-- Task item --
All of the records below are to be output exactly; no image belongs in the result.
== == ==
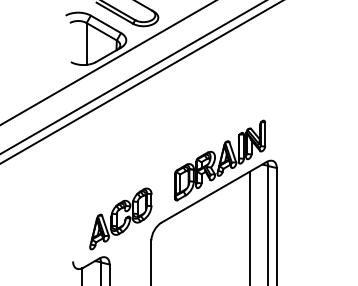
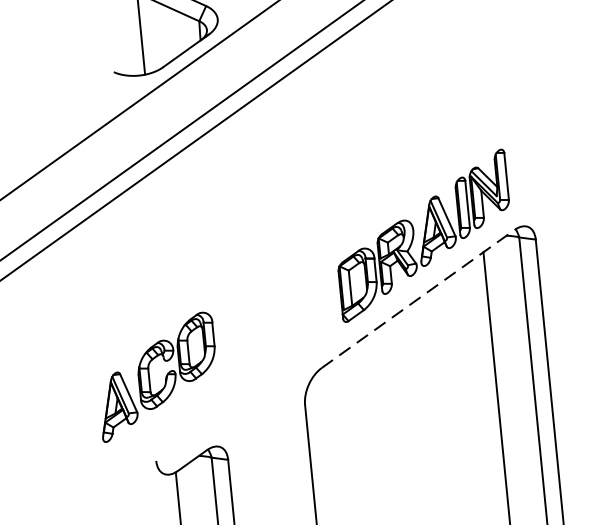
line: (214, 192) -> (418, 299), solid -> dashed
part: (120, 218) -> (156, 376), moved

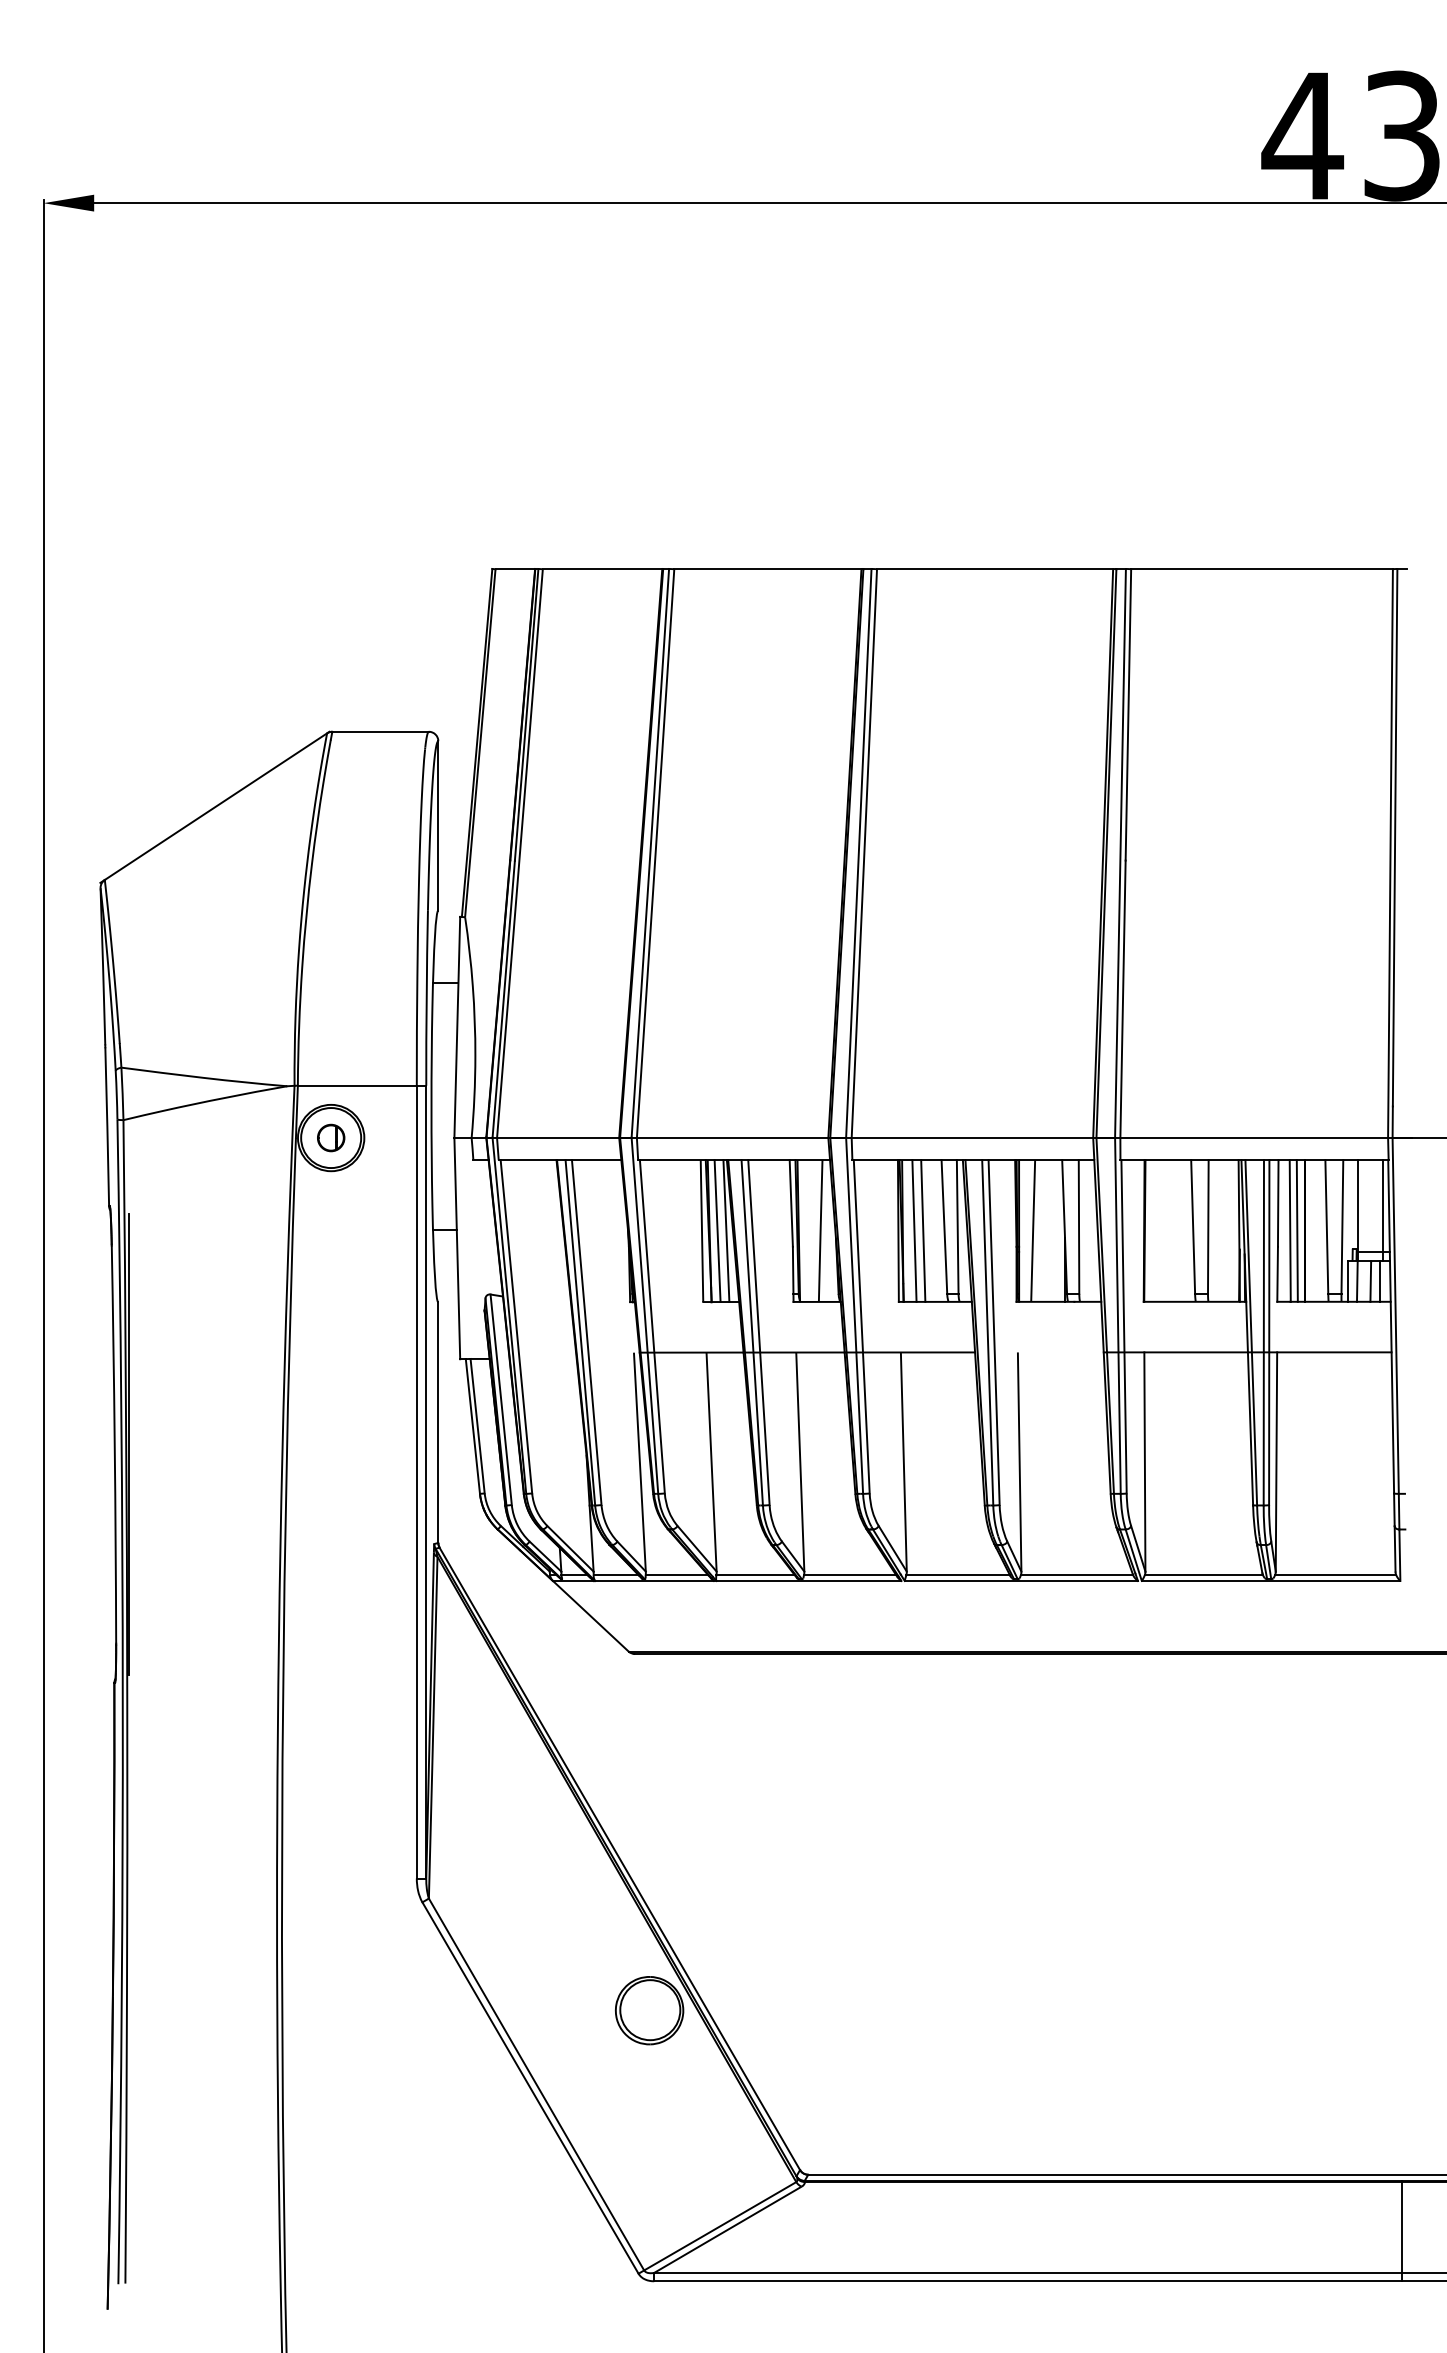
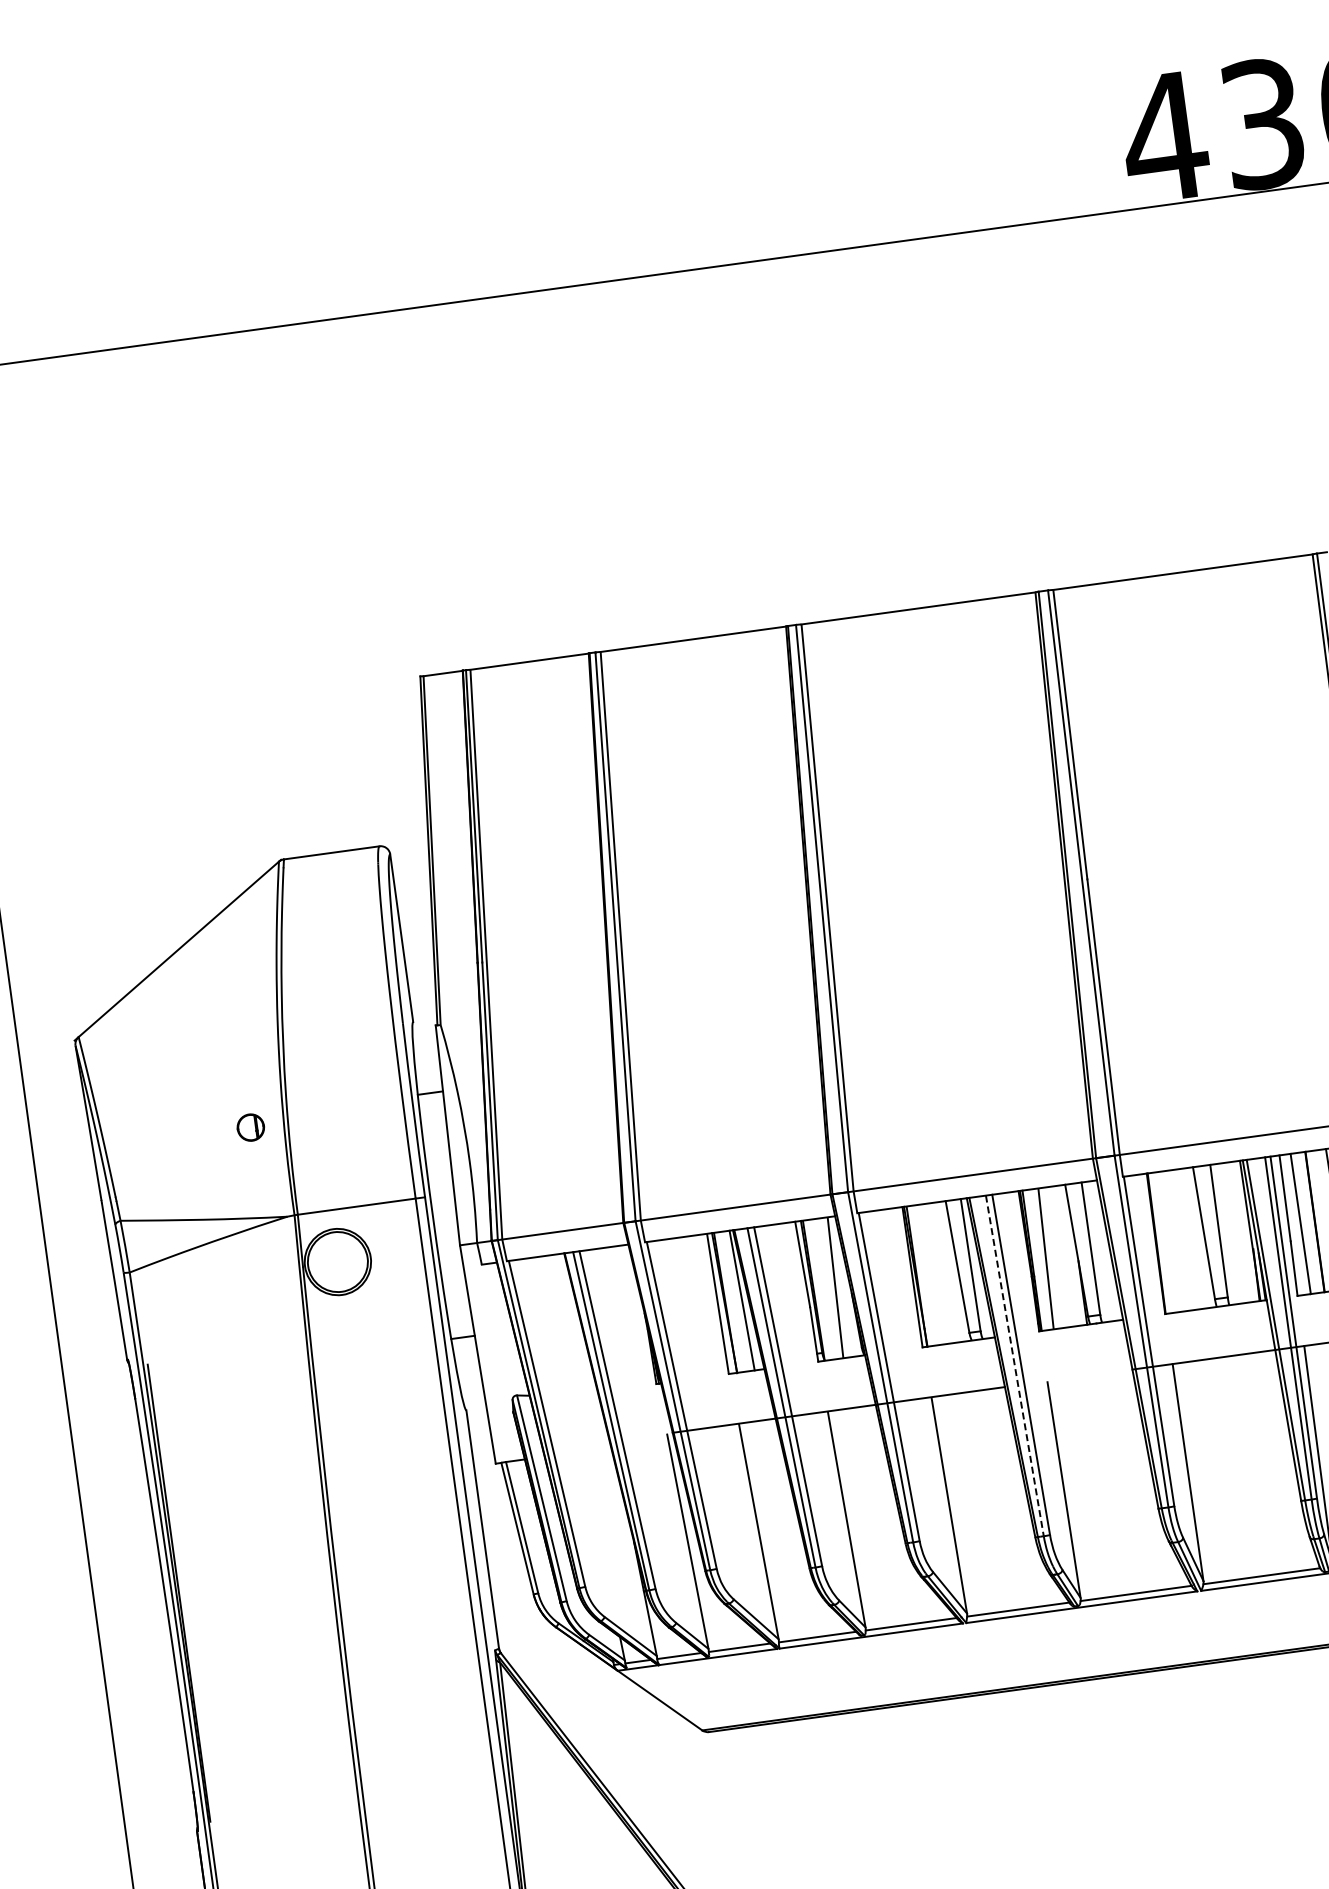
part: (331, 1137) -> (251, 1127), moved
line: (914, 1230) -> (928, 1274), removed
line: (923, 1230) -> (937, 1273), removed
line: (1296, 1230) -> (1306, 1222), removed
line: (717, 1231) -> (733, 1302), removed
line: (987, 1332) -> (1014, 1365), solid -> dashed

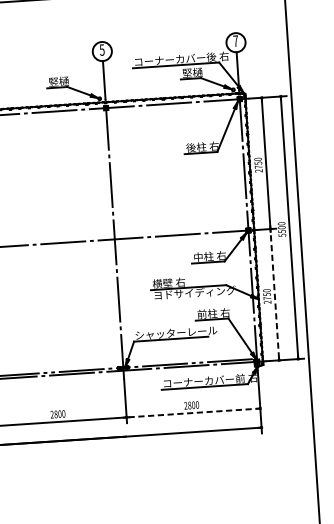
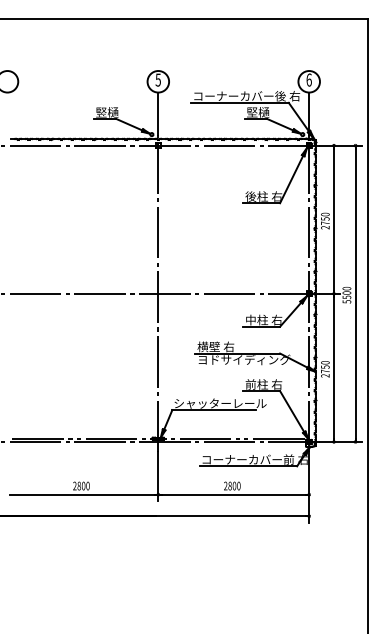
text: (235, 40) -> (308, 79), 7 -> 6
line: (274, 294) -> (333, 367), dashed -> solid
line: (194, 412) -> (234, 494), dashed -> solid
== == ==
-- Solution --
line: (214, 192) -> (418, 299), solid -> dashed
part: (120, 218) -> (156, 376), moved

part: (331, 1137) -> (251, 1127), moved
line: (914, 1230) -> (928, 1274), removed
line: (923, 1230) -> (937, 1273), removed
line: (1296, 1230) -> (1306, 1222), removed
line: (717, 1231) -> (733, 1302), removed
line: (987, 1332) -> (1014, 1365), solid -> dashed

text: (235, 40) -> (308, 79), 7 -> 6
line: (274, 294) -> (333, 367), dashed -> solid
line: (194, 412) -> (234, 494), dashed -> solid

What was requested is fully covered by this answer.